Research and Development Cell
The organization has a separate research cell that conducts various research studies on educating first-generation learning girls at the base of the pyramid. The investigations are currently focusing on advancing their cognitive performance, improve their physical, mental and personality development.
Future plans with Shreeja India
- Working with the tribal population in all districts of West Bengal and across India, replicating the ‘Beyond Football’ program
- Working with special groups of young women (deaf and mute, socio-economically deprived) and replicating the ‘Beyond Football’ program
- A residential academy for Shreeja girls in each intervening remote location with special science laboratories, advanced digital education system and vocational Training cum production centers
- Health Clinics in intervening remote locations deprived of health care
- Special Programs on nutrition gardening with beneficiary population
- Safe drinking water facilities for underprivileged communities residing in water-scarce areas
- Alternative climate-smart agriculture program for the deprived rural communities
- Advancing entrepreneurship of the women from remote rural areas
- Planning and execution of new endeavors based on the studies and social needs identified by Shreeja India’s research and development cell
Volunteering for Shreeja India
Dr. Shib Dasgupta signs off by saying, “Shreeja India prefers to have active participation from various people from different walks of life. For example, many teachers have volunteered to organize special classes for the girls in Birbhum; former footballers have agreed to visit our football coaching. We are developing a new process through exchange programs between city-based and rural-based schools as well.”

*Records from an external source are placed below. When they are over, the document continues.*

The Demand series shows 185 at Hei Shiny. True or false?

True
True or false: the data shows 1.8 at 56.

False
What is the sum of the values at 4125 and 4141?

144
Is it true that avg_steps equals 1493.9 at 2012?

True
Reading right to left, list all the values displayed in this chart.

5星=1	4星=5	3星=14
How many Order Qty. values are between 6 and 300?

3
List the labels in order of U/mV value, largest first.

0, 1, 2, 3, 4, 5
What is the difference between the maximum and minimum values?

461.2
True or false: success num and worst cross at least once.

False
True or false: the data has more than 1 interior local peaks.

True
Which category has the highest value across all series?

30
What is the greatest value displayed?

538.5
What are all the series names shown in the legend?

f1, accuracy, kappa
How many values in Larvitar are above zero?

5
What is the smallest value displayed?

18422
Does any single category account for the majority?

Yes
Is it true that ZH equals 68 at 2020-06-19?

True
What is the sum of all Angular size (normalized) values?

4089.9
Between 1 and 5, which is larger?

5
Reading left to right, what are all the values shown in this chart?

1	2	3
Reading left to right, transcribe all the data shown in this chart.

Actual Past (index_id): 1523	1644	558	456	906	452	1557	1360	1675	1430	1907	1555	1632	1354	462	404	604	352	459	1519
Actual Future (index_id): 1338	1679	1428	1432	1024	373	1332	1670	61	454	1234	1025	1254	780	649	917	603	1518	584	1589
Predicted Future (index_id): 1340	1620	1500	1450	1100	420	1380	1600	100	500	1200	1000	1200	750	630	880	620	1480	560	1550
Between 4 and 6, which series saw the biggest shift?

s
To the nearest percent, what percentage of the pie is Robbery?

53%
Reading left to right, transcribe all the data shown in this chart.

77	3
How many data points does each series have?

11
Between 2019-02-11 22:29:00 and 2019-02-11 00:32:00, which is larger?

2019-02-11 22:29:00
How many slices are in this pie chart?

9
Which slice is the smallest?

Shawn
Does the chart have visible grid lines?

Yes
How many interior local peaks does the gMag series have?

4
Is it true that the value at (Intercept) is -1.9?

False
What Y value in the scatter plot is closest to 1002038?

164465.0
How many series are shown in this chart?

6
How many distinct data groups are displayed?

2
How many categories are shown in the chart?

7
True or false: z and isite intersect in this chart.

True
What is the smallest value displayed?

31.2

I am sure, after reading the Shreeja India story, we’re going to be motivated to do our bit in terms of volunteering and contributions. And who knows, soon there could be a film made on the work being done by the Shreeja India team, as this is a unique story that needs to be shared with the world.
Signing off with the words of Dr. Shib Dasgupta – Executive Director, Shreeja India – “Life is like a football match; you don’t get to dribble past a defender and score a goal every few minutes. At Shreeja India, we teach our girls the physical and emotional resiliency to last a 90-minute game and to apply that same mentality to every challenge they face in real life.”